• Input data:
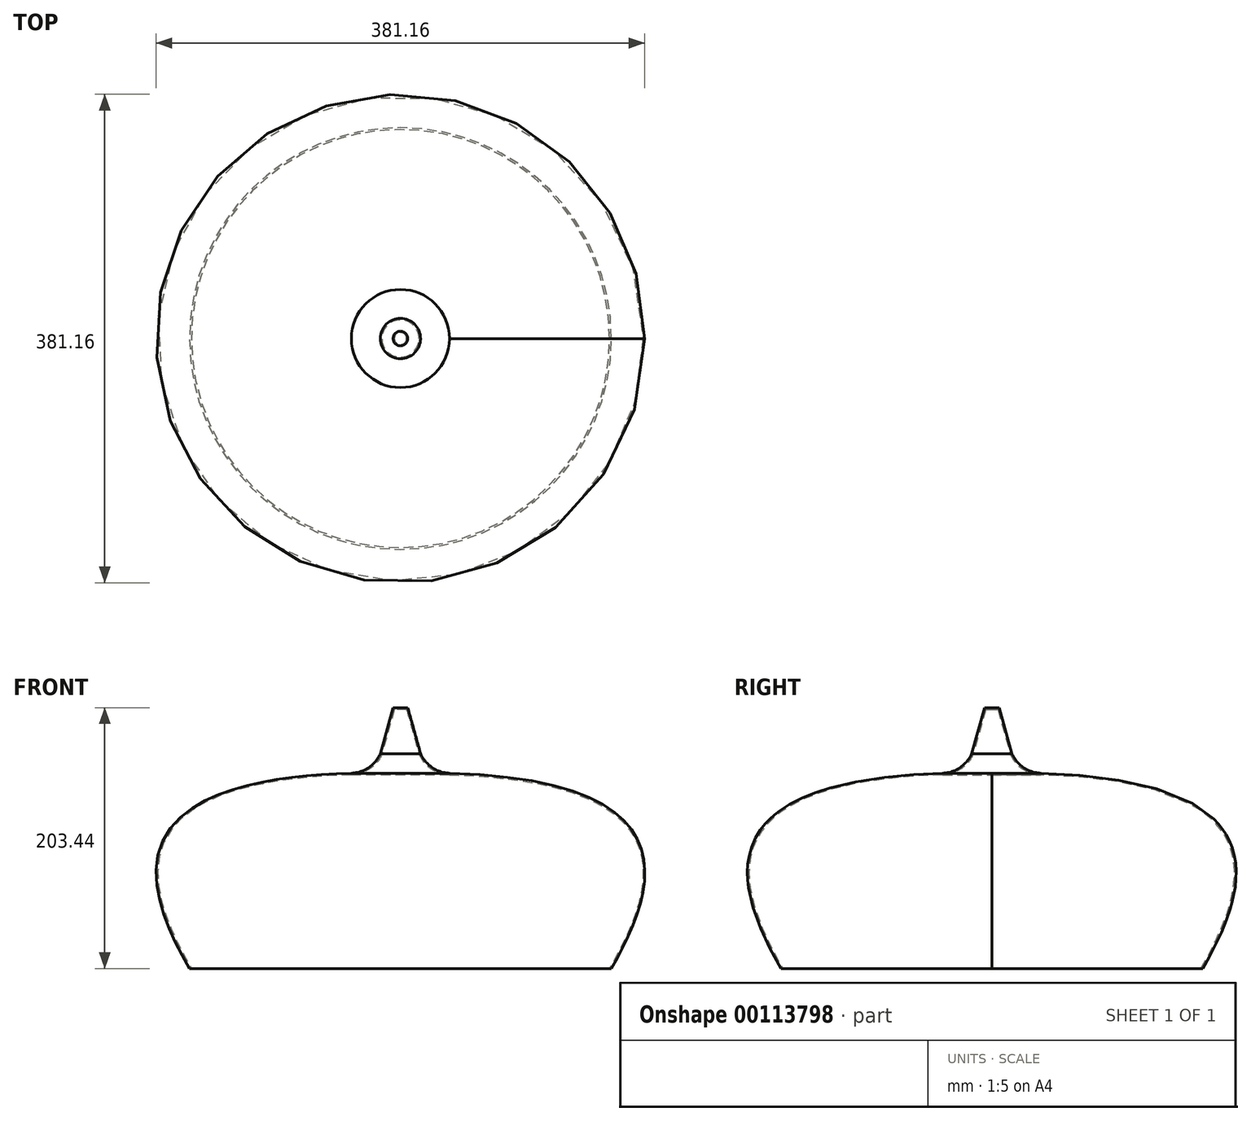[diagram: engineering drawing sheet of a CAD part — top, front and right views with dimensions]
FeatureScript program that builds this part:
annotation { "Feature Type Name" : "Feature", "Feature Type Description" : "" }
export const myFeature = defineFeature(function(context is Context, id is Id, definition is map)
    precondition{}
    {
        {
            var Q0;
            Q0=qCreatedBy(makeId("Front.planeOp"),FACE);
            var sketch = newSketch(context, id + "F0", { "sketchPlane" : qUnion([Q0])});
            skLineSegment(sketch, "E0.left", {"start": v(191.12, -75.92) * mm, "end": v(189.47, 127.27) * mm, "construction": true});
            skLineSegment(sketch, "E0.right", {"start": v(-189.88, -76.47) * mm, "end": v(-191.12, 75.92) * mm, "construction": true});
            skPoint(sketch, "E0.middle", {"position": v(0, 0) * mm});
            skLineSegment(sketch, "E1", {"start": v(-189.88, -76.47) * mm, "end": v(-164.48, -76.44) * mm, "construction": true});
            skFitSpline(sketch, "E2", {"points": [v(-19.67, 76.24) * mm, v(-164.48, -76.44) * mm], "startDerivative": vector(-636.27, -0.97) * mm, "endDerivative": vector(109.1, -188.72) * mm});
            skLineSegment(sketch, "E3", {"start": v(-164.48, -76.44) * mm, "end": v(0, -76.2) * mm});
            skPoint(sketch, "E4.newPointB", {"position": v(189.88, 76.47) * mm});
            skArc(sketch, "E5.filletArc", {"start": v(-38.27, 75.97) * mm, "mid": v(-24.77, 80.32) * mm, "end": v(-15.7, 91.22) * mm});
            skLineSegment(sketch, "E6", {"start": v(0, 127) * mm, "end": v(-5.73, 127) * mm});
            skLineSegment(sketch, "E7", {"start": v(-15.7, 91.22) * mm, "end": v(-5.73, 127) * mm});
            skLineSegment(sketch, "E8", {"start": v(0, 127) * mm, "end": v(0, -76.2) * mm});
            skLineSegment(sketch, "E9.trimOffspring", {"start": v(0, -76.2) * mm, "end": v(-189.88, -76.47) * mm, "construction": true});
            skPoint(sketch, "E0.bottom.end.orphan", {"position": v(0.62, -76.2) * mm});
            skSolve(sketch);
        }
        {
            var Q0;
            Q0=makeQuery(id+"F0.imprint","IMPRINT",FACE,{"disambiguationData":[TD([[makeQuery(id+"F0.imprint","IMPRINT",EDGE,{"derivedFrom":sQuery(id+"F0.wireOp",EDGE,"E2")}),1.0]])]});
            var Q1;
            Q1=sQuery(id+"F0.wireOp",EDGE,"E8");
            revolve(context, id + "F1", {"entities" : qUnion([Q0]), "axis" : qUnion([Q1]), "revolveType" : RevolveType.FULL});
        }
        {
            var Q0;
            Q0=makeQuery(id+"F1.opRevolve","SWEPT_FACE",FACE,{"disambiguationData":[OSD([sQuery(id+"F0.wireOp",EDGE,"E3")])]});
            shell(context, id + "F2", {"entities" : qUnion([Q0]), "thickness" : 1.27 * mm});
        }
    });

• What needs to be done: Put each line of the records above into a Markdown table with the columns "No." and "Line", numbering the rows and skipping blank lines. Leave the pictures out.

• Correct result:
| No. | Line |
|---|---|
| 1 | [diagram: engineering drawing sheet of a CAD part — top, front and right views with dimensions] |
| 2 | FeatureScript program that builds this part: |
| 3 | annotation { "Feature Type Name" : "Feature", "Feature Type Description" : "" } |
| 4 | export const myFeature = defineFeature(function(context is Context, id is Id, definition is map) |
| 5 |     precondition{} |
| 6 |     { |
| 7 |         { |
| 8 |             var Q0; |
| 9 |             Q0=qCreatedBy(makeId("Front.planeOp"),FACE); |
| 10 |             var sketch = newSketch(context, id + "F0", { "sketchPlane" : qUnion([Q0])}); |
| 11 |             skLineSegment(sketch, "E0.left", {"start": v(191.12, -75.92) * mm, "end": v(189.47, 127.27) * mm, "construction": true}); |
| 12 |             skLineSegment(sketch, "E0.right", {"start": v(-189.88, -76.47) * mm, "end": v(-191.12, 75.92) * mm, "construction": true}); |
| 13 |             skPoint(sketch, "E0.middle", {"position": v(0, 0) * mm}); |
| 14 |             skLineSegment(sketch, "E1", {"start": v(-189.88, -76.47) * mm, "end": v(-164.48, -76.44) * mm, "construction": true}); |
| 15 |             skFitSpline(sketch, "E2", {"points": [v(-19.67, 76.24) * mm, v(-164.48, -76.44) * mm], "startDerivative": vector(-636.27, -0.97) * mm, "endDerivative": vector(109.1, -188.72) * mm}); |
| 16 |             skLineSegment(sketch, "E3", {"start": v(-164.48, -76.44) * mm, "end": v(0, -76.2) * mm}); |
| 17 |             skPoint(sketch, "E4.newPointB", {"position": v(189.88, 76.47) * mm}); |
| 18 |             skArc(sketch, "E5.filletArc", {"start": v(-38.27, 75.97) * mm, "mid": v(-24.77, 80.32) * mm, "end": v(-15.7, 91.22) * mm}); |
| 19 |             skLineSegment(sketch, "E6", {"start": v(0, 127) * mm, "end": v(-5.73, 127) * mm}); |
| 20 |             skLineSegment(sketch, "E7", {"start": v(-15.7, 91.22) * mm, "end": v(-5.73, 127) * mm}); |
| 21 |             skLineSegment(sketch, "E8", {"start": v(0, 127) * mm, "end": v(0, -76.2) * mm}); |
| 22 |             skLineSegment(sketch, "E9.trimOffspring", {"start": v(0, -76.2) * mm, "end": v(-189.88, -76.47) * mm, "construction": true}); |
| 23 |             skPoint(sketch, "E0.bottom.end.orphan", {"position": v(0.62, -76.2) * mm}); |
| 24 |             skSolve(sketch); |
| 25 |         } |
| 26 |         { |
| 27 |             var Q0; |
| 28 |             Q0=makeQuery(id+"F0.imprint","IMPRINT",FACE,{"disambiguationData":[TD([[makeQuery(id+"F0.imprint","IMPRINT",EDGE,{"derivedFrom":sQuery(id+"F0.wireOp",EDGE,"E2")}),1.0]])]}); |
| 29 |             var Q1; |
| 30 |             Q1=sQuery(id+"F0.wireOp",EDGE,"E8"); |
| 31 |             revolve(context, id + "F1", {"entities" : qUnion([Q0]), "axis" : qUnion([Q1]), "revolveType" : RevolveType.FULL}); |
| 32 |         } |
| 33 |         { |
| 34 |             var Q0; |
| 35 |             Q0=makeQuery(id+"F1.opRevolve","SWEPT_FACE",FACE,{"disambiguationData":[OSD([sQuery(id+"F0.wireOp",EDGE,"E3")])]}); |
| 36 |             shell(context, id + "F2", {"entities" : qUnion([Q0]), "thickness" : 1.27 * mm}); |
| 37 |         } |
| 38 |     }); |